Read through the data and report every line in which the word "kicker" occurs.

** RECORDED INFORMATION follows **

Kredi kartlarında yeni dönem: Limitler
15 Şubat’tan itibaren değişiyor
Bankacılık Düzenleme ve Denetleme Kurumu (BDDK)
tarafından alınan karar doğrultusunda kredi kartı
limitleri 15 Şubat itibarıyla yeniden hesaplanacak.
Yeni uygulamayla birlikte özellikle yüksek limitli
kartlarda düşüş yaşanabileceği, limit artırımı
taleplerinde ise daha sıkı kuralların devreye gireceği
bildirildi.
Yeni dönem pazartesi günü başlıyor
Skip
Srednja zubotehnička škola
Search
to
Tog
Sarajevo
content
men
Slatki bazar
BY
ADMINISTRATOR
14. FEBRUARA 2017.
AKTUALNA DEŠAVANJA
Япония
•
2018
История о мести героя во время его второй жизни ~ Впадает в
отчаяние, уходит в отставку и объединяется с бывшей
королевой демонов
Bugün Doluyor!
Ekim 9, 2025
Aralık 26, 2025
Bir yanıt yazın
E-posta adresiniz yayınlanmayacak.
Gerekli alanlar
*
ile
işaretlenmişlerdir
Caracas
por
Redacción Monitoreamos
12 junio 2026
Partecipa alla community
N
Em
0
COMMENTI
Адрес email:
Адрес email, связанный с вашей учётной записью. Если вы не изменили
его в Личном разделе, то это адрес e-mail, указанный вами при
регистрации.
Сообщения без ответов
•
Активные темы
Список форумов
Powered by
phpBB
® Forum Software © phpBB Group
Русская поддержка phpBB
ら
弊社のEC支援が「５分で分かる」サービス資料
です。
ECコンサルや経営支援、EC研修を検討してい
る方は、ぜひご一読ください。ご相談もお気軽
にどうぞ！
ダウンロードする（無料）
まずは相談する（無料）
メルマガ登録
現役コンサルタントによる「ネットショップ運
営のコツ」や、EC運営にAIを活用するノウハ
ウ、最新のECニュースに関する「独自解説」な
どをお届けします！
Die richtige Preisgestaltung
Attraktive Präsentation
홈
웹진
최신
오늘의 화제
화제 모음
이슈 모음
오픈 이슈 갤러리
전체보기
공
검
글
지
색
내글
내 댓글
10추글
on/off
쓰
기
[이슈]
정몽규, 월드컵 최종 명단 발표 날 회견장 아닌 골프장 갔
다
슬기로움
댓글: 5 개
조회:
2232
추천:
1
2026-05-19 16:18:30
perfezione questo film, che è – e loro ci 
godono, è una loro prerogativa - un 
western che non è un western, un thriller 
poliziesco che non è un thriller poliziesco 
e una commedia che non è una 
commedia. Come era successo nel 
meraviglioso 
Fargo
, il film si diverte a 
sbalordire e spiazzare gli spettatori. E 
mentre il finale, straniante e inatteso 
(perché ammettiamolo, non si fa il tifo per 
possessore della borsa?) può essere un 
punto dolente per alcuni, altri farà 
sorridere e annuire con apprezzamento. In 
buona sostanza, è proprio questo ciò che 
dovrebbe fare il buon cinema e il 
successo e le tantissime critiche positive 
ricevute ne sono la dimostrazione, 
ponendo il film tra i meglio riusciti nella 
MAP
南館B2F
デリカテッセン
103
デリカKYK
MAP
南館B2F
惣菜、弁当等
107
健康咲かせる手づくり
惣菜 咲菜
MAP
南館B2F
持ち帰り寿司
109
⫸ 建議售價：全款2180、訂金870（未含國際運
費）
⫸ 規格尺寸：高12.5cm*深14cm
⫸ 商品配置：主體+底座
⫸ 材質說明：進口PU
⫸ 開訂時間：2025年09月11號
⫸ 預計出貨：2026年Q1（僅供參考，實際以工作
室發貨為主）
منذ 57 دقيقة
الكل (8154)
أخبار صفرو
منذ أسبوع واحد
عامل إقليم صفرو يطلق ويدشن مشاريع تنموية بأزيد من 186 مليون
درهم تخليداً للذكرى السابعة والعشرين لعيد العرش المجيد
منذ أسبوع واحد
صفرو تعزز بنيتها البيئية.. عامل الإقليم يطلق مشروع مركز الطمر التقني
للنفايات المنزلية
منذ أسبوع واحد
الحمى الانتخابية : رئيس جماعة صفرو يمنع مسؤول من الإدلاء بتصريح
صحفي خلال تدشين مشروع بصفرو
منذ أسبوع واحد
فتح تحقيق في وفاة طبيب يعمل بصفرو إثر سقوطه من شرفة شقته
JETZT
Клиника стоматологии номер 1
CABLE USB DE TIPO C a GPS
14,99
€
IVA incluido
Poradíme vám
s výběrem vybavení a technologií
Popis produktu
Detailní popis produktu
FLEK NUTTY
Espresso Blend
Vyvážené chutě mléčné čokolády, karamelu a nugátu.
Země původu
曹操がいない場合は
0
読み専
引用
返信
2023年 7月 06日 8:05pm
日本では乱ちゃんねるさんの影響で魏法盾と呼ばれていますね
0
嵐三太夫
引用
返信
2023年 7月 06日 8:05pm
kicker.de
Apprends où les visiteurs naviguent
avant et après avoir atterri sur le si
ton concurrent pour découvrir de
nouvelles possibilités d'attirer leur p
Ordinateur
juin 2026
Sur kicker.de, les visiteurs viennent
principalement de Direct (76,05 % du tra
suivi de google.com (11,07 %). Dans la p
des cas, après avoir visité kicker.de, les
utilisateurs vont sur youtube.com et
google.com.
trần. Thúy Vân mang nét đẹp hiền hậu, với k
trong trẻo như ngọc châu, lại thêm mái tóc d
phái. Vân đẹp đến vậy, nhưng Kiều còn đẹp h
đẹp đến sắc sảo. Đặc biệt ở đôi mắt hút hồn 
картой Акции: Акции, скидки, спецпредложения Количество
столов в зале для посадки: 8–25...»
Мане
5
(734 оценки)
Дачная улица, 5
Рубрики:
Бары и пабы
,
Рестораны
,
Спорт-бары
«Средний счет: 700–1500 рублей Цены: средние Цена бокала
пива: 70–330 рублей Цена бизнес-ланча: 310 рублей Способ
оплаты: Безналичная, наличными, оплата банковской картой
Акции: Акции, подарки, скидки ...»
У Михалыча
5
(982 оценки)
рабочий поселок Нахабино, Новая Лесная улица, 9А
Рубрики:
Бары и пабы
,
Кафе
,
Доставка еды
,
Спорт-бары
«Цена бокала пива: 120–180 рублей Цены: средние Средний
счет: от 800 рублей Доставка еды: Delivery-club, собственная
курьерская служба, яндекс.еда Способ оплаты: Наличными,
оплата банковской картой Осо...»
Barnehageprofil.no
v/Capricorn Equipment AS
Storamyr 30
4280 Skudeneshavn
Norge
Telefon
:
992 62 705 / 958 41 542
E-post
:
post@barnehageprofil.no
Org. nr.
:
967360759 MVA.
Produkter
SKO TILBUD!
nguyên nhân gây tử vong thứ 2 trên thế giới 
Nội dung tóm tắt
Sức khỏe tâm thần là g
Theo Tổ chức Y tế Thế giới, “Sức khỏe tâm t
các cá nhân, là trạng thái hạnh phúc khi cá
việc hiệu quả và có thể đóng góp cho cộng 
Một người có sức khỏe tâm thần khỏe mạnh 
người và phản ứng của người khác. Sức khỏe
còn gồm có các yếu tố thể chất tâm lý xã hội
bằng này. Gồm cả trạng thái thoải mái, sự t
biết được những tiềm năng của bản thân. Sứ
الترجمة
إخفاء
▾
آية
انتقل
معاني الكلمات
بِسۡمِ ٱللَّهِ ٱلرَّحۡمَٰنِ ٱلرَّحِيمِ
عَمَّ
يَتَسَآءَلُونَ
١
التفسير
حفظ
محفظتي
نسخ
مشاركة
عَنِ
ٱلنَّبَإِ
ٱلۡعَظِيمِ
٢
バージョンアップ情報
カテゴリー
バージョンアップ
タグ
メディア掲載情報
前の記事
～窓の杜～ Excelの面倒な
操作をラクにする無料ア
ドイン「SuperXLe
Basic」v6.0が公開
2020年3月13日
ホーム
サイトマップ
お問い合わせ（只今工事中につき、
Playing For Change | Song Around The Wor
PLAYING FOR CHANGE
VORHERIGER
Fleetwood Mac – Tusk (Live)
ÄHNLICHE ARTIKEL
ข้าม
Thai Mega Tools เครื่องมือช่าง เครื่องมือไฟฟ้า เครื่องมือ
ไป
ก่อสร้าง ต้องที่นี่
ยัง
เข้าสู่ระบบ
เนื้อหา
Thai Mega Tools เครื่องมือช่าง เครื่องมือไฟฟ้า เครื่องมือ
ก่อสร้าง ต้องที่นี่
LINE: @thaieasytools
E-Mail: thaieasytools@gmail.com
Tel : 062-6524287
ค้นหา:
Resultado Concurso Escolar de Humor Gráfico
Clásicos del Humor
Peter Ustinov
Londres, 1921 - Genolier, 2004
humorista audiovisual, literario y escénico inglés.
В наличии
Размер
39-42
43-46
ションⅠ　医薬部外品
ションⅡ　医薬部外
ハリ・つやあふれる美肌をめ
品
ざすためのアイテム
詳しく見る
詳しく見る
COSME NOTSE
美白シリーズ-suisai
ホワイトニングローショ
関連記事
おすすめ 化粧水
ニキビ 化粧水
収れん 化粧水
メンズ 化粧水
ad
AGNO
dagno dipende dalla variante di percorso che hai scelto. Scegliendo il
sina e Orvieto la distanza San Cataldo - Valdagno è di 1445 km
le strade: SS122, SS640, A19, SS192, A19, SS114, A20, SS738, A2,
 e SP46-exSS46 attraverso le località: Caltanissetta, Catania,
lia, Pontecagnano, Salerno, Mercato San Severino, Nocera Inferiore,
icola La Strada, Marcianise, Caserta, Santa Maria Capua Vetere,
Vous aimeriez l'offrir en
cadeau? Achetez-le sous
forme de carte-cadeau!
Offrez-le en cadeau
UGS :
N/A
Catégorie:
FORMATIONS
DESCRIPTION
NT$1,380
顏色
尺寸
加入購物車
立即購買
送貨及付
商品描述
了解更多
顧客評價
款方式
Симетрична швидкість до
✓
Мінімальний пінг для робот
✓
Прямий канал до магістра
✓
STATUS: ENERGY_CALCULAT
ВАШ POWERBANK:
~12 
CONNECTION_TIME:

** End of RECORDED INFORMATION **

EXERCISE SOLUTION
kicker.de
Sur kicker.de, les visiteurs viennent
des cas, après avoir visité kicker.de, les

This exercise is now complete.